The issues range from the questions of how democracy (with its necessarily lengthy process) can be adapted to a technological culture (where timely choices are often essential) to the role of scientific advice in risk governance. These issues do not concern only the Netherlands but all technologically advanced countries – at least all OECD countries. For instance, in Italy, nowadays the Scientific Council analogous to the Gezondheidraad, on the one hand, and the Government and Parliament, on the other, are struggling to find an adequate solution to the “abortion pill” (RU 486): It is a stake not only bioethics versus science, but also different answers or different nuances to similar answers provided by a variety of technical experts within the same scientific authority and in the academic community at large. The solution proposed by the “official” and “statutory” Scientific Council is challenged by other equally authoritative experts. In Italy too, for the last 10 years a succession of Governments of different and diverging political orientations and of Parliaments with different majorities have attempted to provide for an overall reform of Scientific and Regulatory Independent Bodies. Italian research and the national press explain this lack of progress with the conflicting interests of the various Authorities and of their supporters. Similar problems are faced in many OECD countries and internationally: A current example is the science of global warming in the spotlight also because it is surrounded by many doubts and uncertainties; another is the often proposed “new global financial market regulations”. The study by Bijker, Bal and Hendriks rightly proposes to look into deeper determinants dealing with the fundamentals of democracy in the age of science and technology. The method proposed by Bijker, Bal and Hendriks in this book could be a useful venue to find pertinent solutions to some of these national and international issues.

--------------------

# [Work task]
Carry on the text about scientific advice and democratic governance, starting after its final sentence. The material is not required here.

--------------------

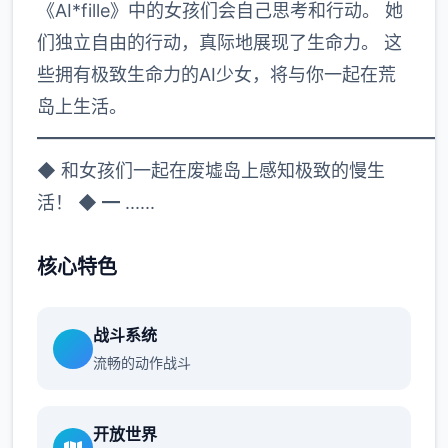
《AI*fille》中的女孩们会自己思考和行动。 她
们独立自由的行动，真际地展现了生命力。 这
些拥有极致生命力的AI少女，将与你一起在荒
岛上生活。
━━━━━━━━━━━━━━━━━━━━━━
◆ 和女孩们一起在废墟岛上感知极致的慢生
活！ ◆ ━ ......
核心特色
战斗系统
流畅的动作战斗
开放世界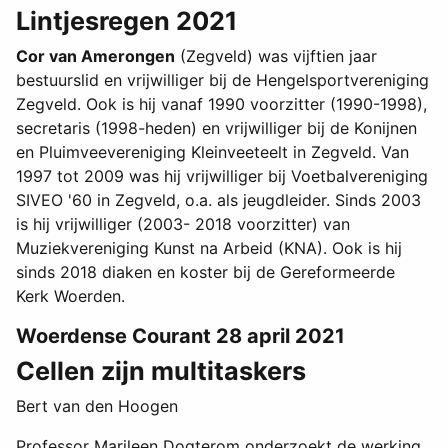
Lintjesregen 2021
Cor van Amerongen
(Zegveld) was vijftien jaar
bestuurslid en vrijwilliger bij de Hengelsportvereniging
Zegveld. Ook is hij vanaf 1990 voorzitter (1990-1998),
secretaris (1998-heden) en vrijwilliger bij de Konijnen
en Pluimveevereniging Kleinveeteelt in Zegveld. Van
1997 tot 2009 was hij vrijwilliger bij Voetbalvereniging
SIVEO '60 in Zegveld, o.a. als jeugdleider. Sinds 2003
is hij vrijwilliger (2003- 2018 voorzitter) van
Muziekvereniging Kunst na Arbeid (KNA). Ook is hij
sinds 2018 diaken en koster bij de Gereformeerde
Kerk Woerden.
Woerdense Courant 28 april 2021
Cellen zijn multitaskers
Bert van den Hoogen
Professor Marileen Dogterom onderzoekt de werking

--------------------

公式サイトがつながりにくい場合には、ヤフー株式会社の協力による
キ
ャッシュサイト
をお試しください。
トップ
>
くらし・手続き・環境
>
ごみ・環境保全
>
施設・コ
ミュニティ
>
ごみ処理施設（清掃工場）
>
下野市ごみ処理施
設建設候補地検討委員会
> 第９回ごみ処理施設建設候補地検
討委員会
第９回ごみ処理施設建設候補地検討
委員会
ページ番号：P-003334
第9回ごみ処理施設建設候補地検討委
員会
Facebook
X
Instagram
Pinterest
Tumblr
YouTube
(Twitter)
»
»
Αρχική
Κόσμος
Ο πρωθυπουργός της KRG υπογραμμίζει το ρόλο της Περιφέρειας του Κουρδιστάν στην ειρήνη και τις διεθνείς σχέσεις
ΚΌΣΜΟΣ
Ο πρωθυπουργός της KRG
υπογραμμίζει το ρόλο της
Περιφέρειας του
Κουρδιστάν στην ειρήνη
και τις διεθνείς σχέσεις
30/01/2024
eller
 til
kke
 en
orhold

--------------------

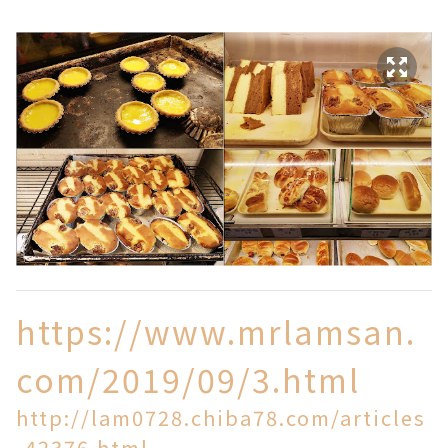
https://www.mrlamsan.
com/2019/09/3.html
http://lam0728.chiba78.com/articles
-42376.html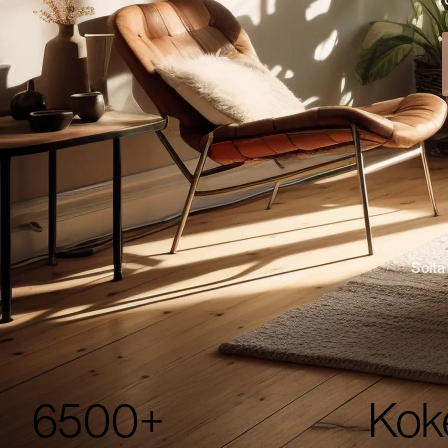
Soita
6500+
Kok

--------------------

# [Expected output]
In reading the book, I have necessarily the vision of an economist that during his professional life has served in several Scientific Councils and Authorities dealing with matters such as the appraisal and selections of public investment, the reform of vocational training and more recently national arts and cultural policies. In all these positions, I have always felt that the technical advice the various Councils could give was effective if it was subdued and showed in a quite open and transparent manner its own limitations. Politicians and the civil society at large would resist technical advice if such advise sounds dogmatic and apodictic. This confirms one of the main findings of Bijker, Bal and Hendriks’ book.

The study raises the issue is risk governance. The case study of Gezondheidraad actual workings provides evidence that seldom Scientific Councils differentiate between risk and uncertainty. In my view, risk can be handled through Bayesian stochastic statistics – viz. probability calculus. Uncertainty through the Dixit-Pindyck “real options” analysis. If Profs. Bijker, Bal and Hendriks find these hints useful, they could be the basis for further research.